CHANDOR, figure émergente d’un hip-hop qui refuse le conformisme, injecte dans sa voix un mélange d’âpreté et de fragilité. Les kicks claquent comme des cailloux qui roulent sous les pas, la basse lourde agit comme une gravité constante, tandis que des nappes plus éthérées viennent ouvrir des percées d’air, comme ces moments de grâce qu’on trouve au détour d’un col. Le texte, volontairement ancré dans des émotions universelles – la joie, la perte, la fatigue, la tentation des mirages comme celui de la célébrité – dépasse le simple récit pour devenir une métaphore de nos propres parcours.

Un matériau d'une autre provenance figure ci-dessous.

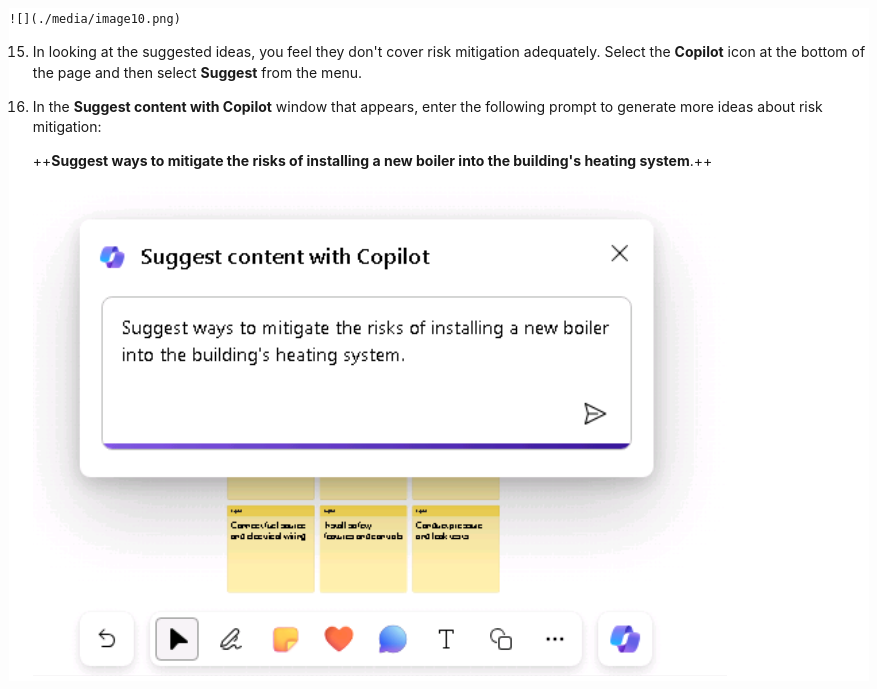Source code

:     ![](./media/image10.png)

15. In looking at the suggested ideas, you feel they don't cover risk
    mitigation adequately. Select the **Copilot** icon at the bottom of
    the page and then select **Suggest** from the menu.

16. In the **Suggest content with Copilot** window that appears, enter
    the following prompt to generate more ideas about risk mitigation:

    ++**Suggest ways to mitigate the risks of installing a new boiler into
    the building's heating system**.++
    
    ![](./media/image11.png)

Ce qui frappe, c’est l’équilibre entre le tranchant du drill et une dimension presque méditative. CHANDOR ne cherche pas à dominer par la violence du son, mais à faire ressentir l’effort, la résistance, la beauté parfois douloureuse d’avancer malgré tout. Cesta do hor devient ainsi une sorte de mantra urbain, un appel à trouver sa propre cadence dans le chaos.
Dans un paysage saturé de productions formatées, ce cover démontre qu’il est possible de faire de la trap un espace poétique, un territoire où l’intime et le collectif se rejoignent. Avec ce titre, CHANDOR ne propose pas une simple reprise, mais une réinvention : une route à prendre, même si elle est escarpée, parce qu’elle mène quelque part au-dessus du vacarme.